Savcının terör örgütüyle ilgili beraat talebine katıldığını belirten eski savcı avukat Ertaç Giray da hakkında 6136 sayılı kanuna (Ateşli Silahlar Kanunu) muhalefetten ceza istendiğini belirterek "20'ye yakın ruhsatlı antika silahım vardır. Bunları büromda tutuyordum. Büro taşınırken silahın yerinde olmadığını gördüm. Suç duyurusunda bulundum. Bir müvekkilimin oğlu askerden gelmişti. İş bulana kadar yanımıza aldık. Ofis boy olarak çalışıyordu. Bu müptezel, bu hayalperest, yakalandığında bu silahla, sözde benim talimatımla Aktütün Karakolu saldırısında bulunacakmış. Bu silah antika bir silah manevi değeri büyük. Abdülhamit polis teşkilatını kurduktan sonra Avrupa'ya sipariş verdiği ilk otomatik silahtır. 35 yıllık hukukçuyum. Senelerin hukukçusu ruhsatlı silahını bir şahsa verebilir mi? Aklını peynir ekmekle mi yemiş? Beraatimi talep ederim" dedi.

"ÖRGÜT YOK, DARBE YALAN"

Ergenekon soruşturmasının başlamasına neden olan el bombalarının sahibi olduğu iddia edilen sanık Oktay Yıldırım ise el bombalarının ele geçirildiği Ümraniye'deki evde yapılan arama el koyma işlemlerinin hukuka aykırı olduğunu söyledi. Sanık Yıldırım, "Sadece hukuka değil, akıl ve mantığa da aykırı. O aramanın video kaydı, hiç bir tanığı yoktur. Hangi saatte yapıldığı belli değildir. Örgüt yok, darbe yalan. Bu dava millet nezdinde bitmiştir. Büyük yanlışlığa son verin" diyerek beraatini talep etti. Sanık avukat Kemal Kerinçsiz ise Çatı iddianamesiyle Ergenekon'un önceden planlandığının kesinleştiğini belirterek başta Fetullah Gülen olmak üzete örgütün üst düzey yöneticileri hakkında suç duyurusunda bulunulmasını talep ettiğini söyledi. Duruşma savcısının hakkında beraat istediği sanıklar daha önce verdikleri ifadeleri tekrar ettiklerini söyleyerek, beraatlerini istedi. Şu ana kadar 50'yi aşkın sanık savunma yaptı. Duruşma sanık savunmalarıyla devam ediyor.
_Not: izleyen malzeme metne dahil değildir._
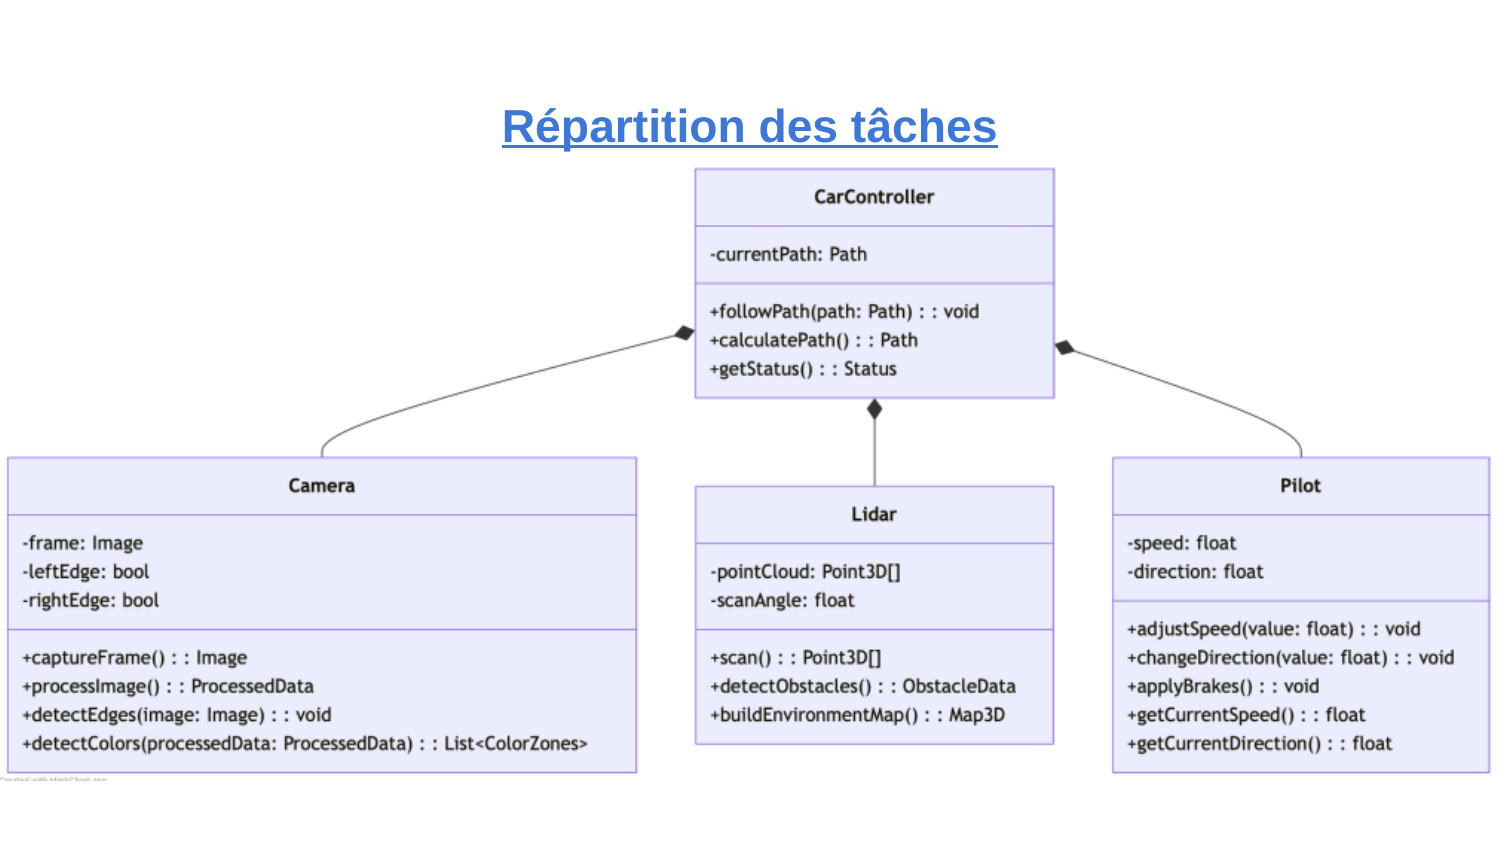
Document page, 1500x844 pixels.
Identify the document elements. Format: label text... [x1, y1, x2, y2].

picture [0, 166, 1500, 781]
title Répartition des tâches [51, 72, 1449, 166]
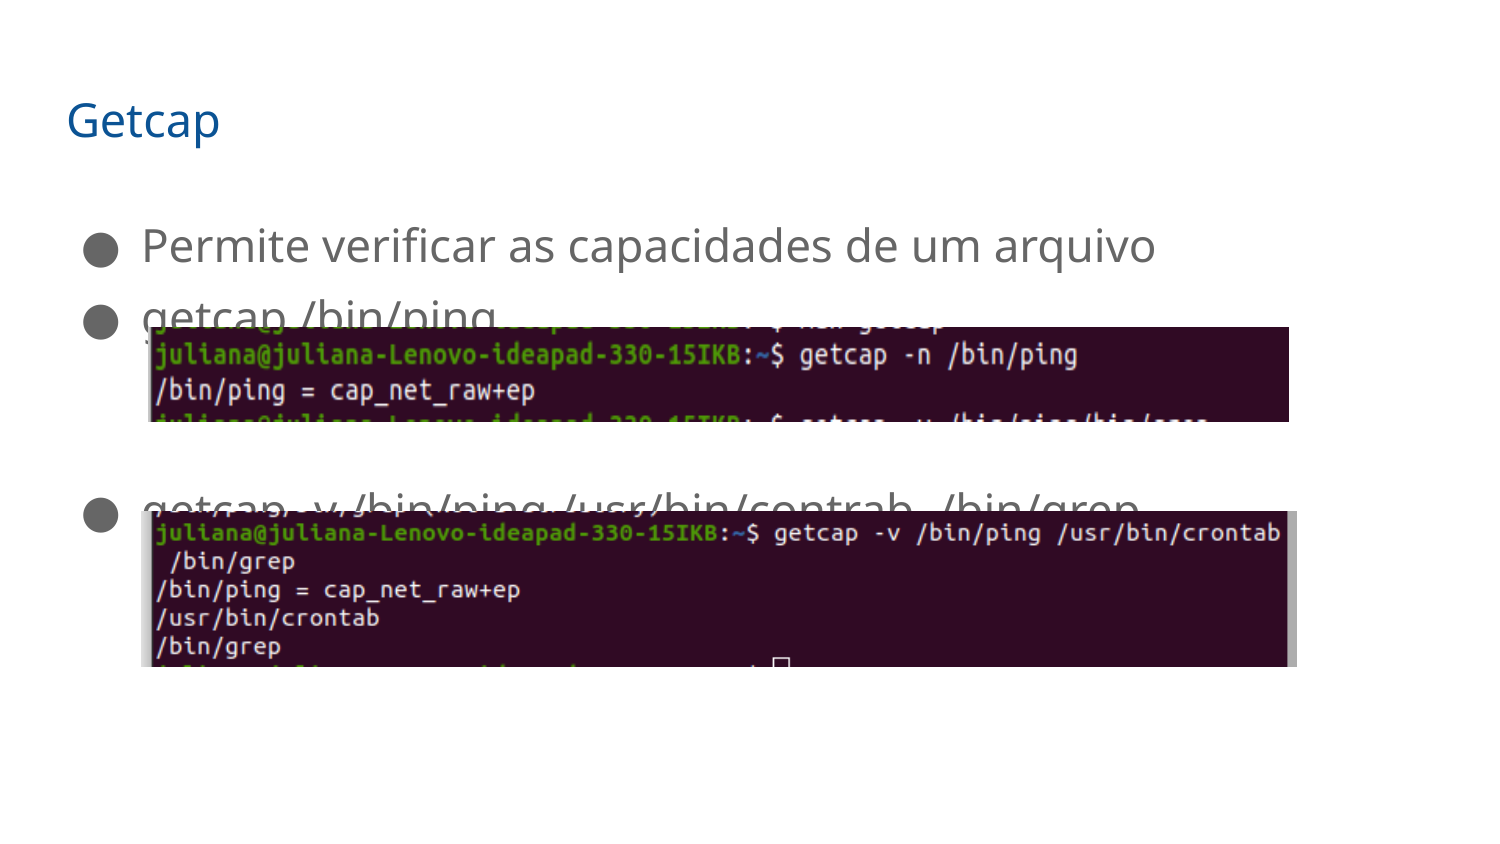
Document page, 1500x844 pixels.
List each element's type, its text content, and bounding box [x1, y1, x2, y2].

picture [141, 511, 1297, 667]
title Getcap [51, 72, 1449, 167]
picture [148, 327, 1289, 422]
list Permite verificar as capacidades de um arquivo getcap /bin/ping getcap -v /bin/ping /usr/bin/contrab /bin/grep [51, 189, 1449, 750]
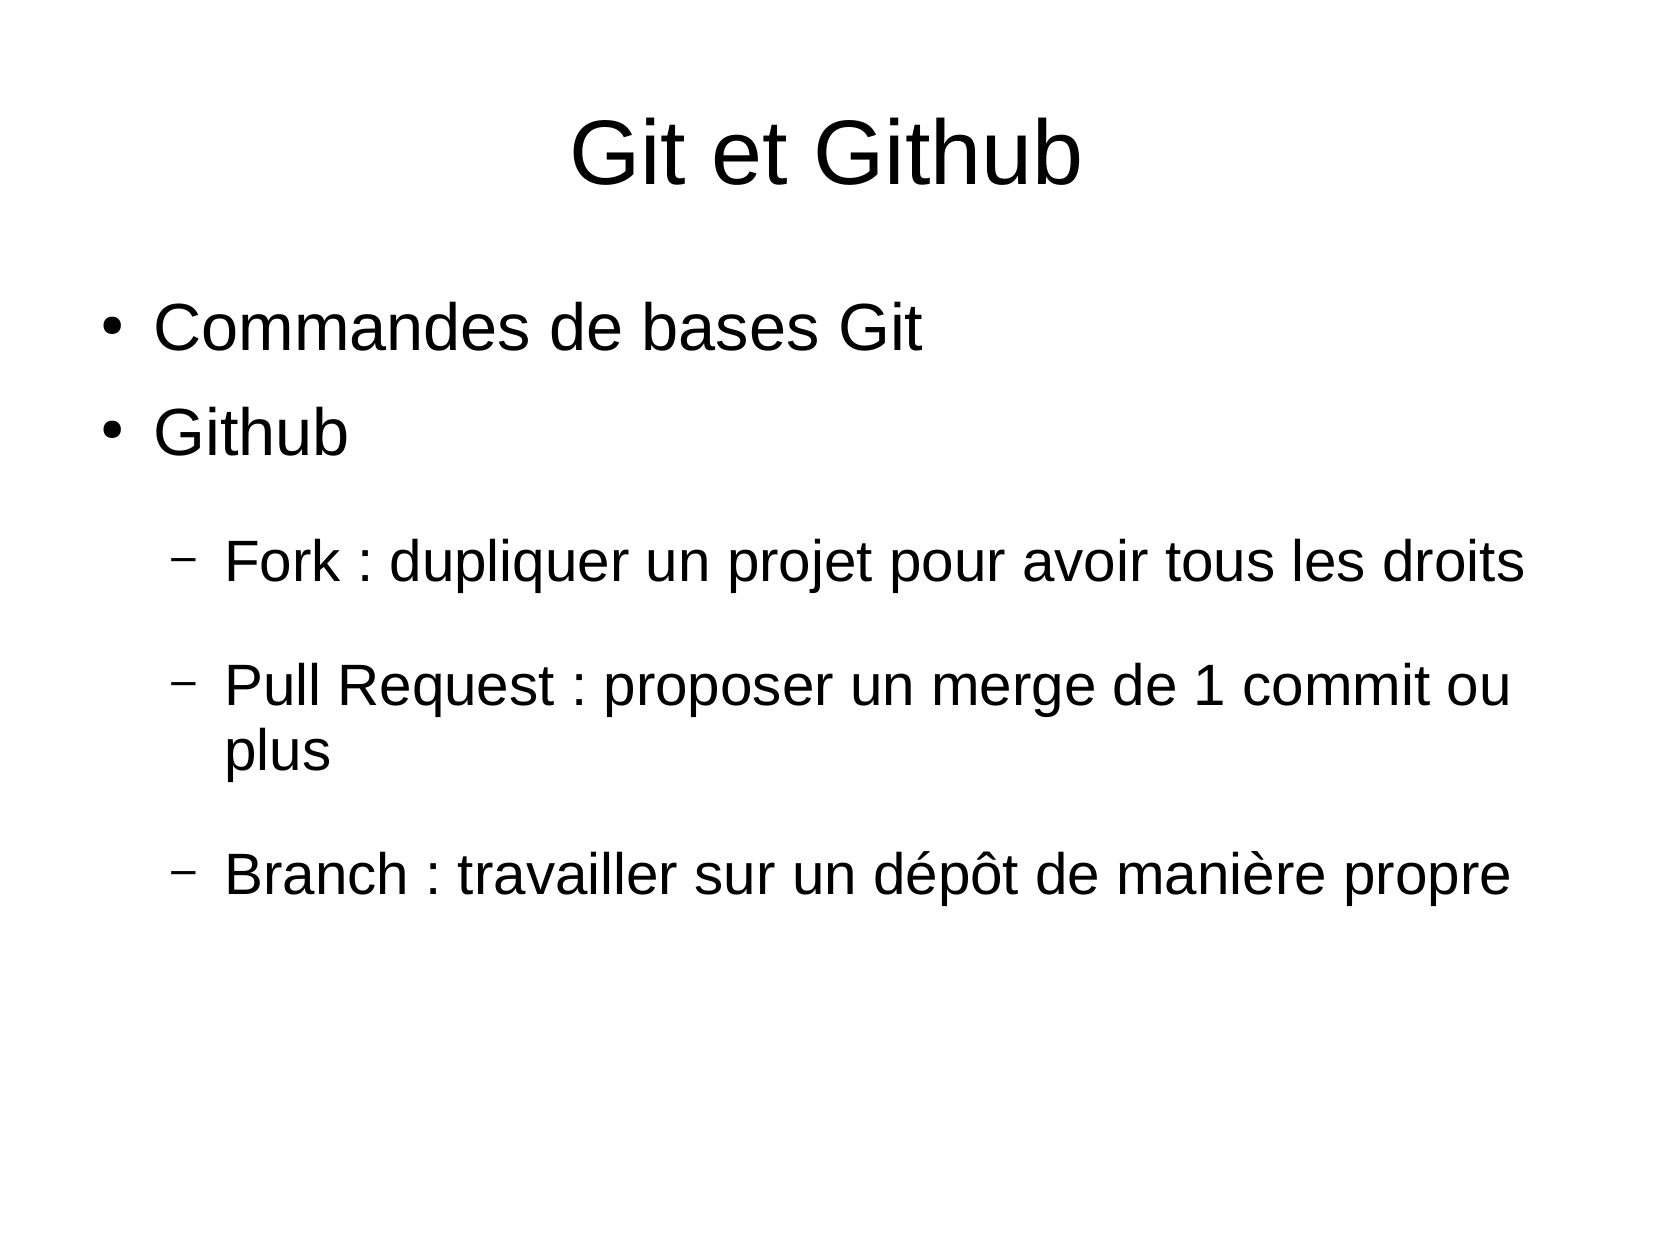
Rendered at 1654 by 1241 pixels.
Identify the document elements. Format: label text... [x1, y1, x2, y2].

list Commandes de bases Git Github Fork : dupliquer un projet pour avoir tous les droits Pull Request : proposer un merge de 1 commit ou plus Branch : travailler sur un dépôt de manière propre [82, 290, 1571, 1010]
title Git et Github [82, 49, 1571, 257]
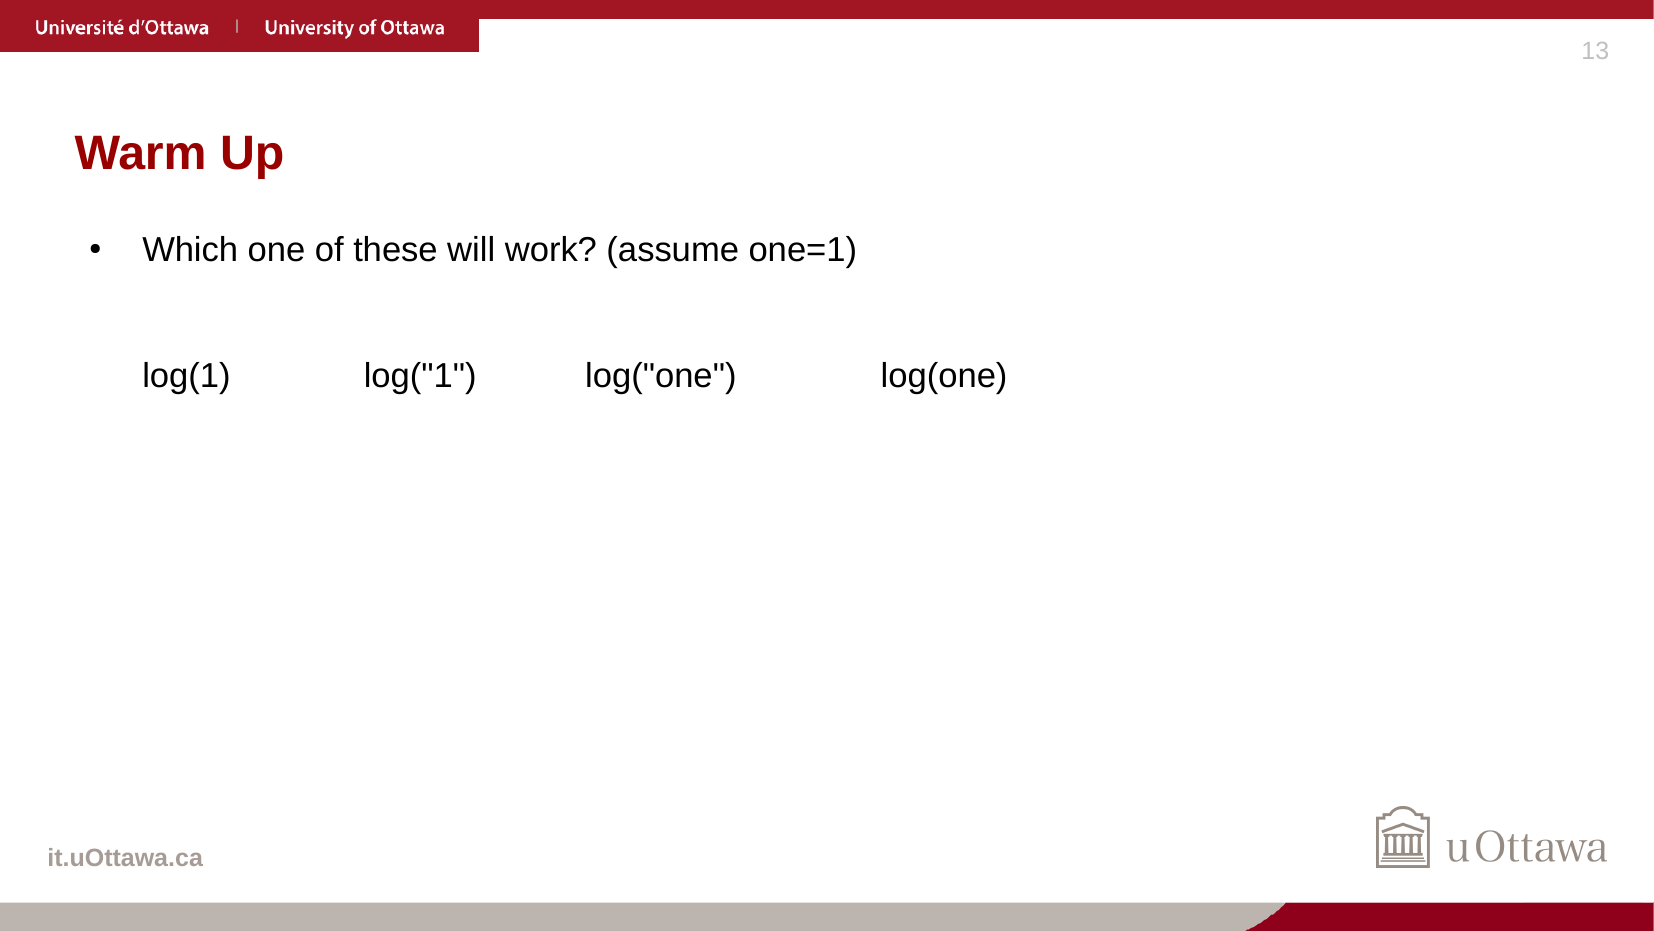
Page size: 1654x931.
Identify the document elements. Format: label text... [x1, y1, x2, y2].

30 KASIM'DA SAVCI MÜTALAASINI BİLDİRMİŞTİ

Davanın 30 Kasım tarihli celsesinde duruşma savcısı esas hakkındaki mütalaasını bildirmişti. Mütalaada, aralarında Cumhuriyet Gazetesi'ne el bombası atılması ve Danıştay saldırısı sanıklarının da bulunduğu toplam 32 sanık hakkında ceza talep edilmişti. Ceza talep edilen sanıklardan Danıştay saldırısı sanıklarından Alparslan Arslan, Osman Yıldırım'ın da aralarında bulunduğu 4 sanık hakkında ise "Anayasayı ihlal" suçundan ağırlaştırılmış müebbet hapis istenmişti. 199 sanığın ise tüm suçlardan beraatine veya açılan davaların zamanaşımı ve ölüm nedeniyle düşürülmesine karar verilmesi, diğer 4 sanık hakkında da bazı suçlardan düşme ve beraat talep edilmişti.

"ERGENEKON ADLI BİR TERÖR ÖRGÜTÜNÜN VARLIĞI İSPAT EDİLEMEMİŞTİR"

235 sanık hakkındaki 648 sayfalık mütalaada, "Ergenekon Silahlı Terör Örgütü'nün varlığının kesin ve inandırıcı deliller ile kanıtlanamadığı, bu nedenle de varlığı kanıtlanamayan örgütün liderliği, üyeliği ve örgüt adına suç işlenmesinin de söz konusu edilemeyeceği anlaşılmıştır. Bu haliyle dava kapsamında kovuşturmaya konu edilen, 'Ergenekon' adlı bir terör örgütünün varlığı ispat edilememiştir' kanaati oluşmuştur" denilmişti.